From	Subject	Outcome
[email protected]	Your monthly invoice	Left in inbox — no red-flags
[email protected]	Verify your account now	Quarantined — spoofed domain and red-flag phrase
[email protected]	Quick favour	Quarantined — outsider name-dropping @northwind.studio in the body

After the run, the genuine invoice is untouched while both suspicious threads have moved to the quarantine label and out of the inbox, ready for a deliberate review.

Trigger it

Run this on a frequent time-driven trigger so suspicious mail is pulled out before anyone has a chance to act on it:

1. In the Apps Script editor, open Triggers (the clock icon).
2. Click Add trigger.
3. Choose function quarantineSuspicious, event source Time-driven, type Minutes timer, every 10 minutes.

Ten minutes keeps the window of exposure small while staying comfortably within Gmail quota.

Watch out for

• False positives are inevitable. A genuine email from IT really might say “reset your password”, and a real supplier might mention a Northwind address. Review the quarantine label regularly — at least weekly — and never delete from it automatically.
• This is a tripwire, not a filter. It catches patterns, not intent. A well-crafted phish that avoids these phrases will sail straight through; treat the script as one layer, alongside Gmail’s own filtering and basic staff awareness.
• Only the first message is scanned.

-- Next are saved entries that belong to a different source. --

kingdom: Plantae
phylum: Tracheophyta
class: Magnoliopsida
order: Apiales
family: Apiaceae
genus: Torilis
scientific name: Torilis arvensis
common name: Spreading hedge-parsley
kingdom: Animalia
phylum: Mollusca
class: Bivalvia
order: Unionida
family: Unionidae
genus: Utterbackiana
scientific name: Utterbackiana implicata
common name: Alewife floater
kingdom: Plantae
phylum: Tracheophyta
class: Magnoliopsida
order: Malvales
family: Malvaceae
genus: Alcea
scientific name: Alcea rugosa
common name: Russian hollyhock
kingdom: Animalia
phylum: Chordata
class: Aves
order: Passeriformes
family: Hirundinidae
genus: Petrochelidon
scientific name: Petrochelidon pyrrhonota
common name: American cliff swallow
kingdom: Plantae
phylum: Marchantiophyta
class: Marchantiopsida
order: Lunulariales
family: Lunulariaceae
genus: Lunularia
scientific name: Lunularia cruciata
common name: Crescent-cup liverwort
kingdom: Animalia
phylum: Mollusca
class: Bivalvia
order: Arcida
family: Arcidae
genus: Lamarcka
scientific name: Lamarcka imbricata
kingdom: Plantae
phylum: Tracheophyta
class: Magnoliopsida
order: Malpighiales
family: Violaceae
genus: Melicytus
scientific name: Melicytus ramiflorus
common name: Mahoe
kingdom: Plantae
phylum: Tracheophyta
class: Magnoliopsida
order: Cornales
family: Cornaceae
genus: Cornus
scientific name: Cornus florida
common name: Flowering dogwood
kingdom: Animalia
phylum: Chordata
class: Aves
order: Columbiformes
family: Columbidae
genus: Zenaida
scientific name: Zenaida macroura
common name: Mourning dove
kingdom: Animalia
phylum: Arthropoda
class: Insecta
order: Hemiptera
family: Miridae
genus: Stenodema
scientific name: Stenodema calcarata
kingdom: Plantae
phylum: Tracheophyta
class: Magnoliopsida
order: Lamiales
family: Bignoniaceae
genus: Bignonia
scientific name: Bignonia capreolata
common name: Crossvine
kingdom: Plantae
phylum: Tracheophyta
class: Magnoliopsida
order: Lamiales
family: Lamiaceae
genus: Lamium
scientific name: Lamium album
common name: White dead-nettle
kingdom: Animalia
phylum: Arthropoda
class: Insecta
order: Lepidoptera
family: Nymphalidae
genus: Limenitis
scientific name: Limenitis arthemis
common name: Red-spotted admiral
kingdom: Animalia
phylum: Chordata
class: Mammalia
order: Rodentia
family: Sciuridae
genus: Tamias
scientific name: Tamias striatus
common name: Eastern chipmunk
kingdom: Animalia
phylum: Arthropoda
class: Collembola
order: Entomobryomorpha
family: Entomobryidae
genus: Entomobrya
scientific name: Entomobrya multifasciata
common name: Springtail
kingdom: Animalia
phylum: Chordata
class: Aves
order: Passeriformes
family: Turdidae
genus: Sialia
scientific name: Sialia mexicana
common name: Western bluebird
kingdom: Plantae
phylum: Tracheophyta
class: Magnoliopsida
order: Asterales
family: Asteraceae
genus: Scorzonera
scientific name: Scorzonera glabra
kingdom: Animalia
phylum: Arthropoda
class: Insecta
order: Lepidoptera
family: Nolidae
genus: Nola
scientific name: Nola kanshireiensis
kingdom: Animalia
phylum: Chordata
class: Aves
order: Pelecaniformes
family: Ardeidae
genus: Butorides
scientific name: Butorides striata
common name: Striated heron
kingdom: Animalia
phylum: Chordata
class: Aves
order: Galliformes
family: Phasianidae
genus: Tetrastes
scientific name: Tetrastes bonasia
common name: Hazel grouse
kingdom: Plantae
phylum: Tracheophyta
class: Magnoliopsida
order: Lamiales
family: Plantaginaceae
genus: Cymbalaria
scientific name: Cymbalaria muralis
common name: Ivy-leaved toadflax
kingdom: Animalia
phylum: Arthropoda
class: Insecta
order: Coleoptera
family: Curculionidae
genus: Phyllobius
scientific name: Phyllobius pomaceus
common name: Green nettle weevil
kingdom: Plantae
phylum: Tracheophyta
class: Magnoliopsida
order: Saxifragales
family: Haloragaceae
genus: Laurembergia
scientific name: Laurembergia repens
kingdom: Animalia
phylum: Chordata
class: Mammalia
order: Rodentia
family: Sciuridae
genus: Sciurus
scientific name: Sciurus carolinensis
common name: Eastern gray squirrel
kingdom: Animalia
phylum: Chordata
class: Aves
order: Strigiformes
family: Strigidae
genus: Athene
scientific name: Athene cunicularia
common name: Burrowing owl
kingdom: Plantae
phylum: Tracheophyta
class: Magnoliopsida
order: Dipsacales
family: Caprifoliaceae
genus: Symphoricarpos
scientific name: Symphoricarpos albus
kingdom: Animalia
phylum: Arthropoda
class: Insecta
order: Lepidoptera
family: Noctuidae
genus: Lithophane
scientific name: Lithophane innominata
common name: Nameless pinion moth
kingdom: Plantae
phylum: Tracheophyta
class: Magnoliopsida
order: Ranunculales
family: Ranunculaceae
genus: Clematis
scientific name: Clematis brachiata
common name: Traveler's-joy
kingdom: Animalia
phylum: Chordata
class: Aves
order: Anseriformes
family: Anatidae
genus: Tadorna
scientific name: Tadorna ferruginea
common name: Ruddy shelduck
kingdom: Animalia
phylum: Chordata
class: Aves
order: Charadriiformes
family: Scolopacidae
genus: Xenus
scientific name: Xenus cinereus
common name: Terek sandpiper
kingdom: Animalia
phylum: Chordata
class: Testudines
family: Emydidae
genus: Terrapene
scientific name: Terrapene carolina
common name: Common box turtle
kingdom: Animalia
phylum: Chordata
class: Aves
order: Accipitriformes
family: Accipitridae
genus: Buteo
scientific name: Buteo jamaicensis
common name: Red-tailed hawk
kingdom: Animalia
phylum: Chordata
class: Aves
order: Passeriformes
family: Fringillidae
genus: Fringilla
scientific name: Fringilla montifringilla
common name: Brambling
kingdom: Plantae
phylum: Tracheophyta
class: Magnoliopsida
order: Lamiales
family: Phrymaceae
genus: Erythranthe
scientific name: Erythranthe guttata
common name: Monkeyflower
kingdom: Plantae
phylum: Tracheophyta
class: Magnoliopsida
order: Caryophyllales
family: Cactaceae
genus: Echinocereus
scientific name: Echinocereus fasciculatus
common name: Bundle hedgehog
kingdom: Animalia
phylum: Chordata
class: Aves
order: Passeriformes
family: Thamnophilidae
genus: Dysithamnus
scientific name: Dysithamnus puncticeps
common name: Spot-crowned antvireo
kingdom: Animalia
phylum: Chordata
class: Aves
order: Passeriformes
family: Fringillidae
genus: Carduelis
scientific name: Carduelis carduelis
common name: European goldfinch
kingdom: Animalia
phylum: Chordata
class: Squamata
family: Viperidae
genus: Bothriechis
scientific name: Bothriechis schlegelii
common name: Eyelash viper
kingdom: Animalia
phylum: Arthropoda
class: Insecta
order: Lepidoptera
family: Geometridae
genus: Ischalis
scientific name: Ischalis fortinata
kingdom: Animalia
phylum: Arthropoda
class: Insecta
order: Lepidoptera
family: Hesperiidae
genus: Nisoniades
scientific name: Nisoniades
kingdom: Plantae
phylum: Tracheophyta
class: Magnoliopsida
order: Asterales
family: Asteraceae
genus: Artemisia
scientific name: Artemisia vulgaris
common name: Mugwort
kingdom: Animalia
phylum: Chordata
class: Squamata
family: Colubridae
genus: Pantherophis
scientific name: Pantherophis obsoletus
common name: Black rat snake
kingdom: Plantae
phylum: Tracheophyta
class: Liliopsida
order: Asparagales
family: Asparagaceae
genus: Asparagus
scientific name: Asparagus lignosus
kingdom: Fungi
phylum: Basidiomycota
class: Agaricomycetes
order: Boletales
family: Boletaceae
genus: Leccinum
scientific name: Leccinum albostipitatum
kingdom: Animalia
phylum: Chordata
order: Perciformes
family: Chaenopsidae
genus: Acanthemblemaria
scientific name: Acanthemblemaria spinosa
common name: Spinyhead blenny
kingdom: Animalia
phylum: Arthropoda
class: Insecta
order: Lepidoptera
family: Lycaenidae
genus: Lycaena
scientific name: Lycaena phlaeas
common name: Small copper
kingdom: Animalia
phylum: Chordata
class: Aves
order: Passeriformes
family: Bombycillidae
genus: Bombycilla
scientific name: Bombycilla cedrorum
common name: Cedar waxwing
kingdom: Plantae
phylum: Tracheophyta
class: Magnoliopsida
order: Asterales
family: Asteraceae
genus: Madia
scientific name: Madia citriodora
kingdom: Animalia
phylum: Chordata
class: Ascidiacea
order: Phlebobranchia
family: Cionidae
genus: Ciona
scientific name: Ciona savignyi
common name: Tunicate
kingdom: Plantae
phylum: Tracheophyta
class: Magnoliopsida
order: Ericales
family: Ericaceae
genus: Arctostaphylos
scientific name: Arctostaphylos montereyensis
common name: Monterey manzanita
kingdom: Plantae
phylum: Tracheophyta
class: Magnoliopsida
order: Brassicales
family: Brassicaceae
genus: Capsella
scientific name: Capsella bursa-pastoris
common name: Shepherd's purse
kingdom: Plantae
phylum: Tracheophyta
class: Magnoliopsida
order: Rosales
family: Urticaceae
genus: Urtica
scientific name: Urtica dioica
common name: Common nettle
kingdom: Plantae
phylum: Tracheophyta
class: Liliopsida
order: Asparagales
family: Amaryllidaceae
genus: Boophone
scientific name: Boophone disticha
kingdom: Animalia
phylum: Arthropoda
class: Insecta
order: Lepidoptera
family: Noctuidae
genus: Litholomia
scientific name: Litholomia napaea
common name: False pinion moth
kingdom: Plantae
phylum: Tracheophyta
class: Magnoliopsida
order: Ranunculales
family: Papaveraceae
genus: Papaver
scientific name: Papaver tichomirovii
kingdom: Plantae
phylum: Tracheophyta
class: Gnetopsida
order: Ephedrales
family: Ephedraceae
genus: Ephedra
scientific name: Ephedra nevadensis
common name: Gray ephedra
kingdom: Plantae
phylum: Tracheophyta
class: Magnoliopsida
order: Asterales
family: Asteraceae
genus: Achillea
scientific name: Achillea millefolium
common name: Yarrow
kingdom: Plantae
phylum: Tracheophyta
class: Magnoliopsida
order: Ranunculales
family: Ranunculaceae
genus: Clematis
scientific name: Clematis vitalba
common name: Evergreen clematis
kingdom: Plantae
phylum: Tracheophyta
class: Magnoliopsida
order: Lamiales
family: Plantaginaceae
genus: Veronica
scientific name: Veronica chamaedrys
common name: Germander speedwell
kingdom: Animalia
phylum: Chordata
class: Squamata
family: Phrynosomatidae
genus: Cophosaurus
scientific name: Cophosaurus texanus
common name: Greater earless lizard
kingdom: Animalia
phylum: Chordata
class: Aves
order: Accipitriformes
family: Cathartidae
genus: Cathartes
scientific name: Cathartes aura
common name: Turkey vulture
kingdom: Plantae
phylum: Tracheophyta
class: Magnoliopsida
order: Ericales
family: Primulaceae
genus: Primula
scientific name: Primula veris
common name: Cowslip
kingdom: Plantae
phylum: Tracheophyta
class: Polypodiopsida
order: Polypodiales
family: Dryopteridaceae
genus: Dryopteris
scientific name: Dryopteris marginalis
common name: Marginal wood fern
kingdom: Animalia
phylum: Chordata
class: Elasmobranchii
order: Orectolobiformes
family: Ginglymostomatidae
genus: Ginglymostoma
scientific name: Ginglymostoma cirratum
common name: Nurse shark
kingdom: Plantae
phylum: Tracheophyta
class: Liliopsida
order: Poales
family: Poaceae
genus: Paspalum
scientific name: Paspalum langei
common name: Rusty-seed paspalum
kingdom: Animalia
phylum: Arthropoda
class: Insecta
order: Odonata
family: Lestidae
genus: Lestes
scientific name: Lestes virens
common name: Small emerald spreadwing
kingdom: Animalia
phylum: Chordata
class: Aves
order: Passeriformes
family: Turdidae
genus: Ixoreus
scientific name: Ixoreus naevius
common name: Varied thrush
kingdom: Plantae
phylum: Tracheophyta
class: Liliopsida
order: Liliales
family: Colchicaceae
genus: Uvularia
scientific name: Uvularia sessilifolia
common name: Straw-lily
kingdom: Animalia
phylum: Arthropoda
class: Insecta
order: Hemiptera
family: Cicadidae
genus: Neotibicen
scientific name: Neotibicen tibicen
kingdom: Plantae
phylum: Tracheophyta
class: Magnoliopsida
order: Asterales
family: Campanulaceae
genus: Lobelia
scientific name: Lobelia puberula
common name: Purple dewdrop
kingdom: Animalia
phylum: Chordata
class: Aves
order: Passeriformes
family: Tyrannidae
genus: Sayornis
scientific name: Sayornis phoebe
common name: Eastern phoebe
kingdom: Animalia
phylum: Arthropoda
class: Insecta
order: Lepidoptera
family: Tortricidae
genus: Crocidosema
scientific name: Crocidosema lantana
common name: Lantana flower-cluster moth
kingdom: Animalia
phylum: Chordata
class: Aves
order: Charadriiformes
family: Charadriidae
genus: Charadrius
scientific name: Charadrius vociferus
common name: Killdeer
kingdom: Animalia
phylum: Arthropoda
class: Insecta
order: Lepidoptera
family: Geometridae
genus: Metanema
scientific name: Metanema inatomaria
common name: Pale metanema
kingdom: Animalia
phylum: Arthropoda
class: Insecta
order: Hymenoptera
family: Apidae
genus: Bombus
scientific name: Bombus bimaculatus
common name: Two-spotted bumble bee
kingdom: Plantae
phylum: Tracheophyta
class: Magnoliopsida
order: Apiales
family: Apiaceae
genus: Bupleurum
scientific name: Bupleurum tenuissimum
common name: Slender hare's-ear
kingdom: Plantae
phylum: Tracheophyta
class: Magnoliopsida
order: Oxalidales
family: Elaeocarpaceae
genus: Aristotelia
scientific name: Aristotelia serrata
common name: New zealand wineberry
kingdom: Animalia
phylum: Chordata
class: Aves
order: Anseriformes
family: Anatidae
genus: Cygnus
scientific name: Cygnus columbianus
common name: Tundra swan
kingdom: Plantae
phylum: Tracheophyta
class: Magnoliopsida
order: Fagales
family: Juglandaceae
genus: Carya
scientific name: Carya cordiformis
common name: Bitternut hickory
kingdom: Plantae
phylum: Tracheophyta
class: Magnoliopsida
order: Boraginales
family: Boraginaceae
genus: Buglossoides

A clean opener followed by a malicious reply in the same thread is not caught. For high-risk mailboxes, loop over every message in the thread.
• Tune the lists to your reality. The default SPOOFED_DOMAINS and RED_FLAGS are starting points. Add the look-alikes and phrasings from phishing attempts Northwind has actually received — those are the patterns most likely to return.
• Archiving is reversible but quiet. Quarantined threads leave the inbox with no notification. If a senior colleague needs to know mail was held, add a summary email or a Chat message at the end of the run.
• HTML-only links are invisible here. getPlainBody drops markup, so a phishing link hidden behind a styled button has no surrounding text for RED_FLAGS to match. Inspect raw content if link-based attacks are your main threat.